A Navy official said, “We have reorganized the ceremony to help maintain a watertight defensive readiness and renew our commitment to defeat an enemy attack in the event of aggression through the proud history of our victory.”

Admiral Jung Ok-keun, chief of naval operations, said in a speech, “The First Battle of Yeonpyeong was the first regular inter-Korean battle since the end of the Korean War. The Navy overwhelmingly defeated the North.”

“We must keep in mind that a third Yeonpyeong battle could happen at any time,” he said, adding, “I hope our soldiers commit themselves to a harsher revenge (if they cut a finger, we cut their hand) if North Korean forces attack us. We must also carry on the legacy of our perfect victory over the North 10 years ago.”

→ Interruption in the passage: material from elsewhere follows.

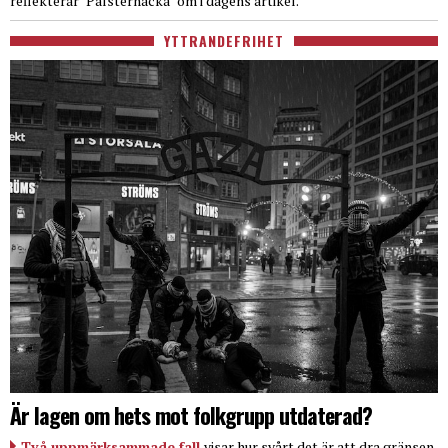
reflekterar "Palsternacka" om i dagens artikel.
YTTRANDEFRIHET
Är lagen om hets mot folkgrupp utdaterad?
Två uppmärksammade fall
visar hur svårt det är att dra gränsen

The ceremony was attended by commanders and seamen involved in the first battle; leading Navy and Marine commanders; Gyeonggi Province Gov. Kim Moon-soo; Rep. Won Yoo-chul of the ruling Grand National Party; and Rep. Jung Jang-sun of the main opposition Democratic Party.

Ret. Major Gen. Park Jung-sung, who was commander of the 2nd Naval Command in the 1999 battle, said after the ceremony, “Our troops suffered dearly in the battle because our government at that time banned soldiers from firing preemptively and thus forced us to keep a low profile.”

“Due to the sunshine policy of previous leftist governments, we’ve felt like criminals over the past decade, though the victory in the First Battle of Yeonpyeong is our proud legacy. At that time, the government would blindly stage propaganda that a war would never happen, and we were caught off guard by the North.”

The First Battle of Yeonpyeong erupted at 9:28 a.m. on June 15, 1999, when a North Korean patrol boat launched a surprise attack. The clash ended just 14 minutes afterwards after the South Korean Navy counterattacked.

The North lost one torpedo vessel and five of its battleships were destroyed while four of its vessels were badly damaged. More than 30 North Korean seamen were killed and 70 others injured.

South Korea incurred partial damage on one patrol ship and four speedboats, with nine servicemen suffering minor injuries.